The opinion of the court was delivered by: Honorable Richard J. Arcara Chief Judge United States District Court
On April 4, 2007, the defendant James Kopp filed a motion seeking various relief apparently related to an anticipated motion to correct the record.
First, the defendant requests production of the audio tape recording of the verdict and polling of the jury and the paper stenographic machine record of the Court Reporter. The Court denies these requests. The Court Reporter has, in compliance with 28 U.S.C. § 753(b), filed a certified transcript with the clerk of the court. This is the official record which by statute is "deemed prima facie a correct statement of the testimony taken and the proceedings had." 28 U.S.C. § 753(b). The Guide to Judicial Policies and Procedures provides that audio tapes that back up a stenographic recorder are the personal property of the reporter and therefore cannot be provided. Smith v. U.S. District Court Officers, 203 F.3d 440, 442 (7th Cir. 2000).
If the defendant believes the transcript is inaccurate, the proper procedure is to request the court to settle the record. This requires the defendant to specify what is inaccurate in the transcript and the defendant has failed to so specify. According to Federal Rule of Appellate Procedure 10(e):
(1) If any difference arises about whether the record truly discloses what occurred in the district court, the difference must be submitted to and settled by that court and the record conformed accordingly.
(2) If anything material to either party is omitted from or misstated in the record by error or accident, the omission or misstatement may be corrected and a supplemental record may be certified and forwarded:
(A) on stipulation of the parties;
(B) by the district court before or after the record has been forwarded; or (C) by the court of appeals.
The rule does not require that the district court hold an evidentiary hearing, only that it consider and settle the dispute. United States v. Brika, 416 F.3d 514, 529-530 (6th Cir. 2005), cert denied, 126 S.Ct. 1418 (2006).

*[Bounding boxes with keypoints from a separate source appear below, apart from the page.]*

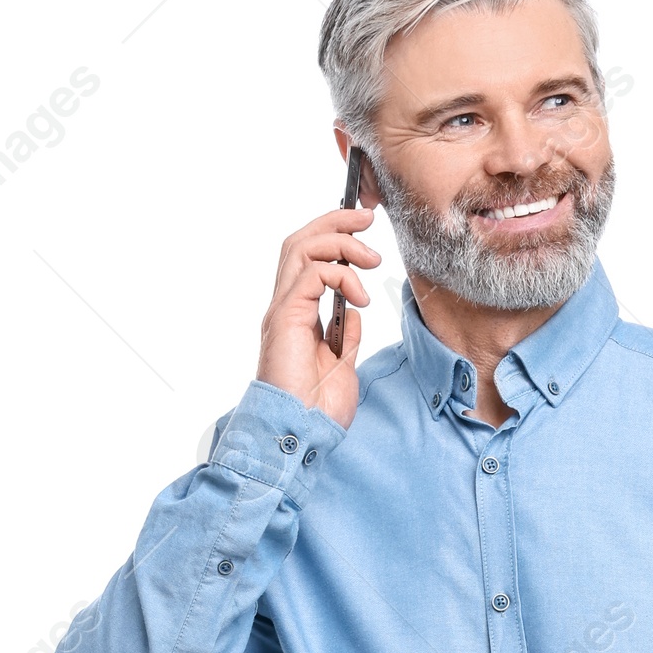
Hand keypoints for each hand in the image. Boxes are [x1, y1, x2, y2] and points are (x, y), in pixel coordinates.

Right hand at [256, 199, 380, 429]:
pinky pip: (312, 274)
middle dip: (335, 221)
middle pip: (301, 241)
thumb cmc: (315, 411)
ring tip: (370, 258)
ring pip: (302, 248)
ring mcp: (283, 310)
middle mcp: (285, 307)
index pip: (308, 259)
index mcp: (296, 316)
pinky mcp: (286, 317)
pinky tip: (360, 296)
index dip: (334, 236)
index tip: (365, 230)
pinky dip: (340, 275)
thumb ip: (345, 337)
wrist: (298, 434)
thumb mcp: (342, 367)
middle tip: (367, 218)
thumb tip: (354, 311)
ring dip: (340, 242)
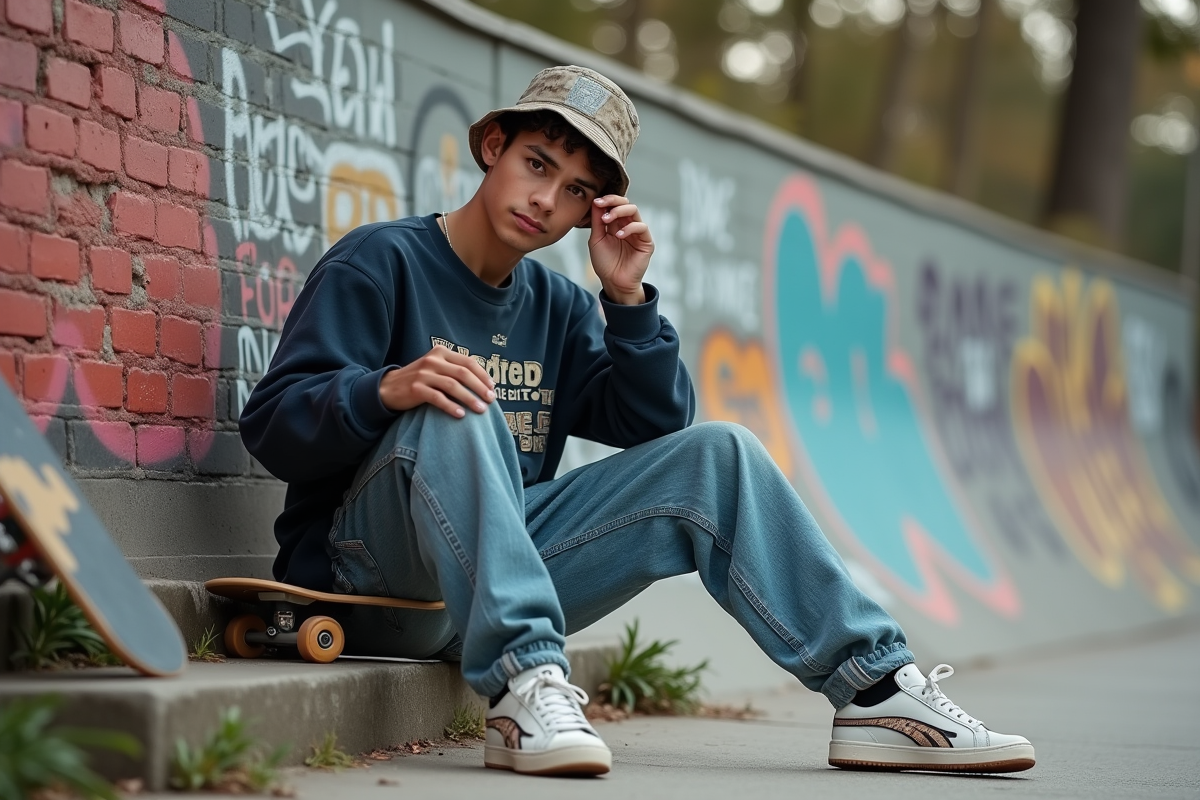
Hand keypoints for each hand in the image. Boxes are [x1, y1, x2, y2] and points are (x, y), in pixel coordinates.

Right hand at [379, 346, 495, 417]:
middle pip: (463, 373)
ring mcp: (423, 374)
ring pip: (452, 386)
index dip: (482, 375)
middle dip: (480, 387)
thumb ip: (454, 369)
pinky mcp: (416, 389)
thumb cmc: (419, 379)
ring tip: (481, 410)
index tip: (492, 388)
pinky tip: (461, 415)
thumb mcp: (436, 367)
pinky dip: (451, 407)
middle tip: (491, 400)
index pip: (468, 362)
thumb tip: (484, 382)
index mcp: (441, 352)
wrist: (389, 387)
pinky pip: (438, 398)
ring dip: (469, 398)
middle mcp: (433, 360)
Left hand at [589, 194, 651, 304]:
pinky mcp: (646, 241)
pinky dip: (629, 228)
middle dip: (613, 201)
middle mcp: (628, 225)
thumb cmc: (605, 263)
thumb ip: (597, 221)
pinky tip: (618, 235)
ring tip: (607, 220)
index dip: (607, 200)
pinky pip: (641, 227)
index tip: (596, 202)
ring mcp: (638, 233)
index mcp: (616, 224)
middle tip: (602, 205)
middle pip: (626, 203)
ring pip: (634, 211)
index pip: (615, 204)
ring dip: (619, 211)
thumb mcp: (596, 240)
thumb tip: (596, 201)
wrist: (614, 282)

Therefore, the Court denies defendant's request to depose and/or subpoena the jurors is denied. When the court "'settles a dispute about what occurred in proceedings before it, the court's determination is conclusive unless intentionally false or plainly unreasonable . . . because 'ultimately the [District] Court has direct knowledge of what the parties [stated in the] case and of what the Court's own general procedures are.' " United States v. Hernandez, 227 F.3d 686, 695 (6th Cir.2000) (quoting United States v. Barrow, 118 F.3d 482, 488 (6th Cir.1997)).
The defendant also requests the Court to reinstate his motion to suppress statements he made to the media and in state court. The motion has been waived by the defendant since pursuant to Rule 12(b)(3)(C) of the Federal Rules of Criminal Procedure, a motion to suppress evidence must be made pretrial. See United States v. Yousef, 327 F. 3d 56, 125 (2d Cir. 2003); United States v. Howard, 998 F.2d 42, 52 (2d. Cir. 1993). Further, the Court previously denied defendant's pro se motion to reinstate the motion to suppress the statements to the media. See Order of December 21, 2006 , Docket number 242.
As the motion to suppress has been waived, defendant's request for documents relating to the issue of the legal representation of the defendant by Bruce Barket, Esq., is also denied.